__Task description__
Copy word for word the lines from the start of the records through the line that contains "congested blood vessels", both included.

---------- Dataset extract ----------

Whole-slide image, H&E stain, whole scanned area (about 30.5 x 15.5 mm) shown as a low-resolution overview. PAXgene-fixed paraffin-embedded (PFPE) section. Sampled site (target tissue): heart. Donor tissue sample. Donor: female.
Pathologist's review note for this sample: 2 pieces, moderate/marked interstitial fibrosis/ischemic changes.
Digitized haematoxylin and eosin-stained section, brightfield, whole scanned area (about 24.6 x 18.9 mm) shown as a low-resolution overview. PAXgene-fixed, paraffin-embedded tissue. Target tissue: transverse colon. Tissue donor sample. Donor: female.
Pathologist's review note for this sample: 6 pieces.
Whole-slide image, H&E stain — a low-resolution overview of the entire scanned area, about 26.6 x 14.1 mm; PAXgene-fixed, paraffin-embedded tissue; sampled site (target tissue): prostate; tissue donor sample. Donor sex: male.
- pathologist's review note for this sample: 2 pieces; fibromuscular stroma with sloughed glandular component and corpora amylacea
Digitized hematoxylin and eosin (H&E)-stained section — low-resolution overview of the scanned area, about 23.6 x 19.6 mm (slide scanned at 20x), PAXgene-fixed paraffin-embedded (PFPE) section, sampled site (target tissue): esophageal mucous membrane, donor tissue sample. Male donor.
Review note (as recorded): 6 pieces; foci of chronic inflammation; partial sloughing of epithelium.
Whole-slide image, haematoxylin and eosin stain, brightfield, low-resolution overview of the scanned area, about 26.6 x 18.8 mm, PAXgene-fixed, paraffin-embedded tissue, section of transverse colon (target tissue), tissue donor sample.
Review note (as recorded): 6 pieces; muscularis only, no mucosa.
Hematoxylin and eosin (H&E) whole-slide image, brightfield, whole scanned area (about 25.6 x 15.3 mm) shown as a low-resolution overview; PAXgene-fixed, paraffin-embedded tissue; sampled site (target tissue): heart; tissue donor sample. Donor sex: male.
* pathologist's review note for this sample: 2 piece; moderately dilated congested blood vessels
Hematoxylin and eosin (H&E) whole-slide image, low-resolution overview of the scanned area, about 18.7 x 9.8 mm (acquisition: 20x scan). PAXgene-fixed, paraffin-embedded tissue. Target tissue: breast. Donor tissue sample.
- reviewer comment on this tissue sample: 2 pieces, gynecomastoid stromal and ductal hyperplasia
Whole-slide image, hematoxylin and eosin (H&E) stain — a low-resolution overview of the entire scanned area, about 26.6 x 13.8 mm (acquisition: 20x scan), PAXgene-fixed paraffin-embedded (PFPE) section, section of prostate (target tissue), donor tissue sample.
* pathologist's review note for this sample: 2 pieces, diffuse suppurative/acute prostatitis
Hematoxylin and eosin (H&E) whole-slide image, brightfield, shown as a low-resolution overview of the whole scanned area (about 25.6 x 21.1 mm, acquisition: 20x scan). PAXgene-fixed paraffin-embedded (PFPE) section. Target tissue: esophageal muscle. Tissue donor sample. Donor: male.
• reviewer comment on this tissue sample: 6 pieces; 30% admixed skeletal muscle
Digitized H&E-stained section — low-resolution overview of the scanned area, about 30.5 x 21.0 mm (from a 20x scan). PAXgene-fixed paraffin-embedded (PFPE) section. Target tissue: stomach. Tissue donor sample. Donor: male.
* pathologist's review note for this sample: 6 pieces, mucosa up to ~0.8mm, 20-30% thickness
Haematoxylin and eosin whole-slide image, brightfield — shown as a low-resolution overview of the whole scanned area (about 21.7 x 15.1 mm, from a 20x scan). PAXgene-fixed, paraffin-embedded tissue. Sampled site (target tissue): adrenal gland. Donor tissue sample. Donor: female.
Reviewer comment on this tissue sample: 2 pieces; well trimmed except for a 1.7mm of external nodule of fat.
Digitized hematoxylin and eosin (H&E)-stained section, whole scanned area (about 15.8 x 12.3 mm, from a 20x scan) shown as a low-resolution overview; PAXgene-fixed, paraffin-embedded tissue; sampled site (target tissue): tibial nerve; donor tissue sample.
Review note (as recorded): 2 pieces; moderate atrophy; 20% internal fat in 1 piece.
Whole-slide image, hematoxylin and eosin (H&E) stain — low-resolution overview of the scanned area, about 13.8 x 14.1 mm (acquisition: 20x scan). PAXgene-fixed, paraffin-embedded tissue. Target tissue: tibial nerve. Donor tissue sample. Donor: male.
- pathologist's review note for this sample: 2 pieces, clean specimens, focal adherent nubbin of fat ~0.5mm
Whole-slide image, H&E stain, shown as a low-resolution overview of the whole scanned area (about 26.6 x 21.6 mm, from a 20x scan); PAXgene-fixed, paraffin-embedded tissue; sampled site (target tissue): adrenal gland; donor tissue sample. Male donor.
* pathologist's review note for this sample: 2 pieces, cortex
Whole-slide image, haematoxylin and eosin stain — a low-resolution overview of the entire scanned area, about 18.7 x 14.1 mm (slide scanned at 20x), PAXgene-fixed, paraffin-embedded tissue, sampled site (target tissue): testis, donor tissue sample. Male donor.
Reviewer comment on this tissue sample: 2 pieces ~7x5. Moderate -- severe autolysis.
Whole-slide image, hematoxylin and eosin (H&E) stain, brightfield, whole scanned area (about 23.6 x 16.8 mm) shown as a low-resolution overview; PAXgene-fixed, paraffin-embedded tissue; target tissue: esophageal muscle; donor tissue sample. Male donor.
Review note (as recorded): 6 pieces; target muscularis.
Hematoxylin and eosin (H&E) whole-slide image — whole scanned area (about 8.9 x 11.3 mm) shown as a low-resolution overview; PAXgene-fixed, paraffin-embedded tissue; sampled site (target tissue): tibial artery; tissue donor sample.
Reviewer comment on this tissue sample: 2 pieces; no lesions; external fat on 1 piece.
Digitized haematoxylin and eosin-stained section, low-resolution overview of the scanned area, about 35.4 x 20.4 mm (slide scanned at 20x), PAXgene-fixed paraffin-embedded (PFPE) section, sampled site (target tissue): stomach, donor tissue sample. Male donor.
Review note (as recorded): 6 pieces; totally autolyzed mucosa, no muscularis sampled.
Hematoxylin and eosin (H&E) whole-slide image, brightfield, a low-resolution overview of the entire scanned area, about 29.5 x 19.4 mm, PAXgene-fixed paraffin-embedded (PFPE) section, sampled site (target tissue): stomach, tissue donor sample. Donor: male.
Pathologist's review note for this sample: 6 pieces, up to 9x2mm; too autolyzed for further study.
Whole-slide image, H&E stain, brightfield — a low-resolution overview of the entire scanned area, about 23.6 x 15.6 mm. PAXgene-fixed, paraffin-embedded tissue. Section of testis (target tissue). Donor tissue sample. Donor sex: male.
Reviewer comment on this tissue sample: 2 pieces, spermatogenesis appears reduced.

----------

__Reply__
Whole-slide image, H&E stain, whole scanned area (about 30.5 x 15.5 mm) shown as a low-resolution overview. PAXgene-fixed paraffin-embedded (PFPE) section. Sampled site (target tissue): heart. Donor tissue sample. Donor: female.
Pathologist's review note for this sample: 2 pieces, moderate/marked interstitial fibrosis/ischemic changes.
Digitized haematoxylin and eosin-stained section, brightfield, whole scanned area (about 24.6 x 18.9 mm) shown as a low-resolution overview. PAXgene-fixed, paraffin-embedded tissue. Target tissue: transverse colon. Tissue donor sample. Donor: female.
Pathologist's review note for this sample: 6 pieces.
Whole-slide image, H&E stain — a low-resolution overview of the entire scanned area, about 26.6 x 14.1 mm; PAXgene-fixed, paraffin-embedded tissue; sampled site (target tissue): prostate; tissue donor sample. Donor sex: male.
- pathologist's review note for this sample: 2 pieces; fibromuscular stroma with sloughed glandular component and corpora amylacea
Digitized hematoxylin and eosin (H&E)-stained section — low-resolution overview of the scanned area, about 23.6 x 19.6 mm (slide scanned at 20x), PAXgene-fixed paraffin-embedded (PFPE) section, sampled site (target tissue): esophageal mucous membrane, donor tissue sample. Male donor.
Review note (as recorded): 6 pieces; foci of chronic inflammation; partial sloughing of epithelium.
Whole-slide image, haematoxylin and eosin stain, brightfield, low-resolution overview of the scanned area, about 26.6 x 18.8 mm, PAXgene-fixed, paraffin-embedded tissue, section of transverse colon (target tissue), tissue donor sample.
Review note (as recorded): 6 pieces; muscularis only, no mucosa.
Hematoxylin and eosin (H&E) whole-slide image, brightfield, whole scanned area (about 25.6 x 15.3 mm) shown as a low-resolution overview; PAXgene-fixed, paraffin-embedded tissue; sampled site (target tissue): heart; tissue donor sample. Donor sex: male.
* pathologist's review note for this sample: 2 piece; moderately dilated congested blood vessels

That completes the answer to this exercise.